_Task instructions_: Only those lines in the data below from the line containing "image of vagina" through the line containing "of benign prostate", both included, should be restated word for word.

_Stored data entries_:
********************

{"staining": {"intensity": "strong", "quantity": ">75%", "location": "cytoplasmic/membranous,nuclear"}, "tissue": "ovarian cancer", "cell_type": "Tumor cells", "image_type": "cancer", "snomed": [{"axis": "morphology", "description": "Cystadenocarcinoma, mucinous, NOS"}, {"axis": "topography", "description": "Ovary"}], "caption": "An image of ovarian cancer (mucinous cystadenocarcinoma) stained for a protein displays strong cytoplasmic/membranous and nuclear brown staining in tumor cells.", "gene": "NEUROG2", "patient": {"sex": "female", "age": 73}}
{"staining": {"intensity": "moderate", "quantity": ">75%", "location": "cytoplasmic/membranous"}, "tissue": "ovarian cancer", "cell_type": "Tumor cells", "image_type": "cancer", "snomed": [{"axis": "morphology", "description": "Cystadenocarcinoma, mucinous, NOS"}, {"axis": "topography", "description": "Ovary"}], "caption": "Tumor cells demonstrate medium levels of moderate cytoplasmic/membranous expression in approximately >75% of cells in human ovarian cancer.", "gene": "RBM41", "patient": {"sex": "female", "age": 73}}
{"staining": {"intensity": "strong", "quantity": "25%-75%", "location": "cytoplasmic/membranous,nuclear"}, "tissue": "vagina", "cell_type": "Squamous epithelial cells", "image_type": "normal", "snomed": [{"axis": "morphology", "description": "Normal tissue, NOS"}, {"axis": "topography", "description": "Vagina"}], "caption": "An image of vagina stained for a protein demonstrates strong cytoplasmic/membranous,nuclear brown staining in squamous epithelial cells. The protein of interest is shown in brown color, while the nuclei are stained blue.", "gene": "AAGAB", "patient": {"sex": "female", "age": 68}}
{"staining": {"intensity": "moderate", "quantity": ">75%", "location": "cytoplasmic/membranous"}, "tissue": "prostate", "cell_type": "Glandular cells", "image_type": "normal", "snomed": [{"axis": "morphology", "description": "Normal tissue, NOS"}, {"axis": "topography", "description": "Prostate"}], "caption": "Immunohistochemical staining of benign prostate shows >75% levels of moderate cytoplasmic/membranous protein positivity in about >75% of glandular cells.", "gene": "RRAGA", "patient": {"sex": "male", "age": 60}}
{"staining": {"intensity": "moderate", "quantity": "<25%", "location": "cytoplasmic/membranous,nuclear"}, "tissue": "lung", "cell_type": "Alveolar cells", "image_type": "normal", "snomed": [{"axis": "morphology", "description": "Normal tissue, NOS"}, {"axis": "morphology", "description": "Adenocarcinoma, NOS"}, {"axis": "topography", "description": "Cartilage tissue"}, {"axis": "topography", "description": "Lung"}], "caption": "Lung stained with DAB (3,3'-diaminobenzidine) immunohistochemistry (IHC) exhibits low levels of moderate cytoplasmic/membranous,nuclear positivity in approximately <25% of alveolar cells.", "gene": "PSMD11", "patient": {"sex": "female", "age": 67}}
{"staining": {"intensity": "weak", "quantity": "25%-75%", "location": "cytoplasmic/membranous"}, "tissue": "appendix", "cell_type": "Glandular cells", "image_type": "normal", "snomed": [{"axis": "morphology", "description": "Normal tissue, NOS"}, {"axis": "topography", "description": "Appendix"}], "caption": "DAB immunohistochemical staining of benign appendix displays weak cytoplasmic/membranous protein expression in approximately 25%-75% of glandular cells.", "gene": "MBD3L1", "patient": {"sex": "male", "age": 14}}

********************

_Exercise result_:
{"staining": {"intensity": "strong", "quantity": "25%-75%", "location": "cytoplasmic/membranous,nuclear"}, "tissue": "vagina", "cell_type": "Squamous epithelial cells", "image_type": "normal", "snomed": [{"axis": "morphology", "description": "Normal tissue, NOS"}, {"axis": "topography", "description": "Vagina"}], "caption": "An image of vagina stained for a protein demonstrates strong cytoplasmic/membranous,nuclear brown staining in squamous epithelial cells. The protein of interest is shown in brown color, while the nuclei are stained blue.", "gene": "AAGAB", "patient": {"sex": "female", "age": 68}}
{"staining": {"intensity": "moderate", "quantity": ">75%", "location": "cytoplasmic/membranous"}, "tissue": "prostate", "cell_type": "Glandular cells", "image_type": "normal", "snomed": [{"axis": "morphology", "description": "Normal tissue, NOS"}, {"axis": "topography", "description": "Prostate"}], "caption": "Immunohistochemical staining of benign prostate shows >75% levels of moderate cytoplasmic/membranous protein positivity in about >75% of glandular cells.", "gene": "RRAGA", "patient": {"sex": "male", "age": 60}}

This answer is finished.